Recently I came across another group that I think I will be listening to for years, decades to come, Leslie and the Badgers. The things I love about the music of Joni Mitchell, Crosby, Stills, Nash, and Young, and Janis Joplin are what I love about the music of Leslie and the Badgers — great poetic lyrics, a lead vocalist with unbelievable range and expression, and an ensemble of fellow musicians playing a lot, and I do mean a lot, of different instruments. Playing so many instruments enables the group to give each song a fresh, unique sound. Their sound transcends categories, try a mix of country, folk, and rock performed with heart, whimsy, humor, and a desire to communicate. Is there a name for that?

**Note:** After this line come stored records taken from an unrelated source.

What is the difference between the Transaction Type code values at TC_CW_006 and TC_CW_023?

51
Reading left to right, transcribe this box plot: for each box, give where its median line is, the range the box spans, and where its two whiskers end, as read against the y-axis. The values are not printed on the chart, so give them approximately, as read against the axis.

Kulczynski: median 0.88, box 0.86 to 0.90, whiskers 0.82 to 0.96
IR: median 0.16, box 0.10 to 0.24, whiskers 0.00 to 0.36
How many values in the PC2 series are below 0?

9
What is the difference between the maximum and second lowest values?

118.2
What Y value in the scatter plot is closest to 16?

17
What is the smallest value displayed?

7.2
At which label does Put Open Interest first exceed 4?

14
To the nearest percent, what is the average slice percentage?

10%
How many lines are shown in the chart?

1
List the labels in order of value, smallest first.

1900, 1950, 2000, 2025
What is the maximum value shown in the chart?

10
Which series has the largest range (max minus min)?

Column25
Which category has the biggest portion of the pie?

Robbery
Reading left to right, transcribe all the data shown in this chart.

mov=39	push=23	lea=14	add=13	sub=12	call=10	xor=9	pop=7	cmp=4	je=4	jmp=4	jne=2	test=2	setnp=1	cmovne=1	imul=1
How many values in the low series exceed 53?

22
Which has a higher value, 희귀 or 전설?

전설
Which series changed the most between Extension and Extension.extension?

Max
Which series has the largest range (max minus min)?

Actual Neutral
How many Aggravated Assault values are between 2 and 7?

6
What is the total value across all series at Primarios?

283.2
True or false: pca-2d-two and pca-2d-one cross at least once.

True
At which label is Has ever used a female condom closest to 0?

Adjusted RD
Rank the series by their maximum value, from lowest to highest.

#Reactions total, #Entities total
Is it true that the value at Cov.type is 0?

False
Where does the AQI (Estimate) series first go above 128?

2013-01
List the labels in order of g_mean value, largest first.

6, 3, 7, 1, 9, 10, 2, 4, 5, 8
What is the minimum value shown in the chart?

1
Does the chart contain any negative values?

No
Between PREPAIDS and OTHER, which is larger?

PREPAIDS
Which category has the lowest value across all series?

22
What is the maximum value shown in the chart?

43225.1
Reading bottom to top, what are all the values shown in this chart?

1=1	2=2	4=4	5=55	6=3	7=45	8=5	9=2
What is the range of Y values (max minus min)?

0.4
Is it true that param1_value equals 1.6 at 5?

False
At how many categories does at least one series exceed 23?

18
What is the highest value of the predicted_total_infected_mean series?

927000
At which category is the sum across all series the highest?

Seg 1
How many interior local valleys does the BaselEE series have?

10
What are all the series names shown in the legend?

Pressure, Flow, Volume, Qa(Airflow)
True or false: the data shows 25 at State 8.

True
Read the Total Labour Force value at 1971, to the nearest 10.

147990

Here is a list of instruments listed on “Roomful of Smoke,” their new CD: saw, marxophone, rhodes, all types of guitar (lap steel, bass, rhythm, lead, baritone, high strung, acoustic, pedal steel), accordion, horns, cigfiddle, timpani, piano, Wurlitzer Organ, drums, glockenspiel, violin, Hammond organ. They play them all, and well. Again from the “Roomful of Smoke” CD, a list of the musicians in Leslie Stevens’ backup ensemble: Glenn Oyabe, Ben Reddell, Travis Popichak, Charlene Huang, Eugene Fillios, Keven Savigar, David Bianco, James Bianco, Mandy Hoffman, and David Ralicke.
Then there is the voice of lead vocalist, Leslie Stevens—beyond words. You’ll just have to listen.